June 28, 2007
Posted by: Dick Wilson
Start: Whitehorse, YT
Destination: Watson Lake, YT
Miles traveled: 280
Life has its little hiccups. One of ours came today. The battery in Steve’s bike, only 1½ years old, died abruptly last night without warning. The local Harley-Davison dealer kindly took him around to various locations in hopes of finding a suitable replacement which would fit into the confined space on his bike. It turns out his battery is long and skinny, and there were no replacements which would come anywhere near fitting. We both went to bed unsure of what we were going to do, hoping to check other cycle shops in the morning. There were not many additional options in Whitehorse, which is a small town, although they do have a reasonably well- stocked Wal-Mart. This morning Steve and I concluded that great minds think alike, as during the night we had both thought of strapping an appropriate 12-volt battery to the luggage rack of his bike, running wires forward to the battery compartment to "wire him for sound." Steve put his Yankee ingenuity to work, acquiring a battery cable and tie-down straps. By noon he had a strong battery perched on the back of his bike. We concluded that all it needed now was appropriate housing. Perhaps when he returns home, he could build a bird house in which his battery could ride. It might even be a better alternative than purchasing a battery specifically designed for his bike.

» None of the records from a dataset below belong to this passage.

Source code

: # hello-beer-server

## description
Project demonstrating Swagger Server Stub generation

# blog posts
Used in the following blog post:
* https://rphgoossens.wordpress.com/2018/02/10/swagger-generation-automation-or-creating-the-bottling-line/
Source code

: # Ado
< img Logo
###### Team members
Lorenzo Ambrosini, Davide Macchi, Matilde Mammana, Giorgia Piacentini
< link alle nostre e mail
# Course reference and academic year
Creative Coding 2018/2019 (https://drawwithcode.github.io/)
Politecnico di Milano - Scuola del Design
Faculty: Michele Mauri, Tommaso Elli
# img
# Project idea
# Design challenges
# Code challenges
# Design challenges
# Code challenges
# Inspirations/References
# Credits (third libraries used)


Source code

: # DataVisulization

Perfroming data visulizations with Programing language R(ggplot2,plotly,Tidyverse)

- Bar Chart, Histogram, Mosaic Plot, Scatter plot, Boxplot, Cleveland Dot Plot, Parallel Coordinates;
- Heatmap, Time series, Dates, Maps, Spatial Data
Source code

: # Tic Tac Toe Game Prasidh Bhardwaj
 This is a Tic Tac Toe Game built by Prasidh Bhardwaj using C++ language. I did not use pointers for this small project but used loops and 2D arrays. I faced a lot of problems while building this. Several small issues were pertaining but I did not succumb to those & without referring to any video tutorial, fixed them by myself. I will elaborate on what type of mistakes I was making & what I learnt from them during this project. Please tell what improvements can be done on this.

We were then off to Watson Lake. Except for a little heavy dew, the ride was uneventful. We are now out of the spectacular mountain country. The road travels through predominantly evergreen forests and occasionally past lakes which are wonderfully clear with deep blue water. The rivers localized here no longer have a glacial influence, being either milky in color or somewhat muddy from the excessive spring run off. They too run through heavily forested regions. I was thinking–wouldn’t it be great to canoe down one of these rivers and fish on the way. The only challenge would be dealing with the Yukon "provincial bird," the mosquito, which seems more prevalent here than in Alaska, undoubtedly related to the standing water which is everywhere.
We checked into the Air Force Lodge. This has no military background, but the walls are covered with neat photos of WWII aircraft. This was of particular appeal to Steve who, as you know, is a retired Navy Aviator. Tomorrow we hit the Cassiar Highway and will be leaving the Yukon for British Columbia.